- Work to complete: Copy out once more, exactly, the line with "характеристики, фотографии и" and all the lines after it, up to the last line of the data.

Top of Records for this exercise

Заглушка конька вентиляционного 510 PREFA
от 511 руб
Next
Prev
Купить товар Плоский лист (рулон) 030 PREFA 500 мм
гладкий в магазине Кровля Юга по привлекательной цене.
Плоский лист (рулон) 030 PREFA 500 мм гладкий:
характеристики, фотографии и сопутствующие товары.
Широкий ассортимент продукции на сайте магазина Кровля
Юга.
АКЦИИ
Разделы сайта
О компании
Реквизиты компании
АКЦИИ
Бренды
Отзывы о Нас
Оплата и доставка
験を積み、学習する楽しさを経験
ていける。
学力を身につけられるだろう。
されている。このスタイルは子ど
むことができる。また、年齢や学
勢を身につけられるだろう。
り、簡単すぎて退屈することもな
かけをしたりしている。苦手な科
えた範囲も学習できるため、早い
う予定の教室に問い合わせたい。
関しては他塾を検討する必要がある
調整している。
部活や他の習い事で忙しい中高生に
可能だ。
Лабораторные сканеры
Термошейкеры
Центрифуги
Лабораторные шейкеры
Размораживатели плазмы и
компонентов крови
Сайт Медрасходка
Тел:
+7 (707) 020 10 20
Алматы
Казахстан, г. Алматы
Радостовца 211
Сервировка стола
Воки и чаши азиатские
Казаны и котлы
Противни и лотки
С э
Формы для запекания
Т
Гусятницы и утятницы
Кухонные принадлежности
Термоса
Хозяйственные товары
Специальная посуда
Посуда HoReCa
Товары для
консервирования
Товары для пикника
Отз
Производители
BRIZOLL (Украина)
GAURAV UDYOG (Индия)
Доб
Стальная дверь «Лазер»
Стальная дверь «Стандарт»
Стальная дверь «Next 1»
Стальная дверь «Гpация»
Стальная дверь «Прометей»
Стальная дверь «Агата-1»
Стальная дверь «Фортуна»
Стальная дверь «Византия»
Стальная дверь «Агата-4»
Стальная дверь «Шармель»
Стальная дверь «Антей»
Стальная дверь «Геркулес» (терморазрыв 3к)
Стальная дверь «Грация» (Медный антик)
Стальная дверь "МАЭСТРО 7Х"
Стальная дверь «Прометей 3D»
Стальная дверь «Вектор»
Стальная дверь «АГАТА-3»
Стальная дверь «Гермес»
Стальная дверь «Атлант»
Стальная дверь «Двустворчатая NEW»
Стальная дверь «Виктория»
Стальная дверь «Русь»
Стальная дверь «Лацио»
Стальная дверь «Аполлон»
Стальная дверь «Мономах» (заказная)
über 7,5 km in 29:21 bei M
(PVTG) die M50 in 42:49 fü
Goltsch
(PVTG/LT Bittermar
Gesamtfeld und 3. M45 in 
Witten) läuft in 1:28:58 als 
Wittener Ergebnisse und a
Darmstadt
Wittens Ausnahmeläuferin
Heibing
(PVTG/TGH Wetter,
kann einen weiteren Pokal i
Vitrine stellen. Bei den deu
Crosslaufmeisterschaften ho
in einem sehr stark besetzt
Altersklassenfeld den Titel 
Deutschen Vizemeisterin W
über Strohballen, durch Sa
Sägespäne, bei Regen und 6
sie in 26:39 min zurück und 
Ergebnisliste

Bottom of Records for this exercise

- Written solution:
характеристики, фотографии и сопутствующие товары.
Широкий ассортимент продукции на сайте магазина Кровля
Юга.
АКЦИИ
Разделы сайта
О компании
Реквизиты компании
АКЦИИ
Бренды
Отзывы о Нас
Оплата и доставка
験を積み、学習する楽しさを経験
ていける。
学力を身につけられるだろう。
されている。このスタイルは子ど
むことができる。また、年齢や学
勢を身につけられるだろう。
り、簡単すぎて退屈することもな
かけをしたりしている。苦手な科
えた範囲も学習できるため、早い
う予定の教室に問い合わせたい。
関しては他塾を検討する必要がある
調整している。
部活や他の習い事で忙しい中高生に
可能だ。
Лабораторные сканеры
Термошейкеры
Центрифуги
Лабораторные шейкеры
Размораживатели плазмы и
компонентов крови
Сайт Медрасходка
Тел:
+7 (707) 020 10 20
Алматы
Казахстан, г. Алматы
Радостовца 211
Сервировка стола
Воки и чаши азиатские
Казаны и котлы
Противни и лотки
С э
Формы для запекания
Т
Гусятницы и утятницы
Кухонные принадлежности
Термоса
Хозяйственные товары
Специальная посуда
Посуда HoReCa
Товары для
консервирования
Товары для пикника
Отз
Производители
BRIZOLL (Украина)
GAURAV UDYOG (Индия)
Доб
Стальная дверь «Лазер»
Стальная дверь «Стандарт»
Стальная дверь «Next 1»
Стальная дверь «Гpация»
Стальная дверь «Прометей»
Стальная дверь «Агата-1»
Стальная дверь «Фортуна»
Стальная дверь «Византия»
Стальная дверь «Агата-4»
Стальная дверь «Шармель»
Стальная дверь «Антей»
Стальная дверь «Геркулес» (терморазрыв 3к)
Стальная дверь «Грация» (Медный антик)
Стальная дверь "МАЭСТРО 7Х"
Стальная дверь «Прометей 3D»
Стальная дверь «Вектор»
Стальная дверь «АГАТА-3»
Стальная дверь «Гермес»
Стальная дверь «Атлант»
Стальная дверь «Двустворчатая NEW»
Стальная дверь «Виктория»
Стальная дверь «Русь»
Стальная дверь «Лацио»
Стальная дверь «Аполлон»
Стальная дверь «Мономах» (заказная)
über 7,5 km in 29:21 bei M
(PVTG) die M50 in 42:49 fü
Goltsch
(PVTG/LT Bittermar
Gesamtfeld und 3. M45 in 
Witten) läuft in 1:28:58 als 
Wittener Ergebnisse und a
Darmstadt
Wittens Ausnahmeläuferin
Heibing
(PVTG/TGH Wetter,
kann einen weiteren Pokal i
Vitrine stellen. Bei den deu
Crosslaufmeisterschaften ho
in einem sehr stark besetzt
Altersklassenfeld den Titel 
Deutschen Vizemeisterin W
über Strohballen, durch Sa
Sägespäne, bei Regen und 6
sie in 26:39 min zurück und 
Ergebnisliste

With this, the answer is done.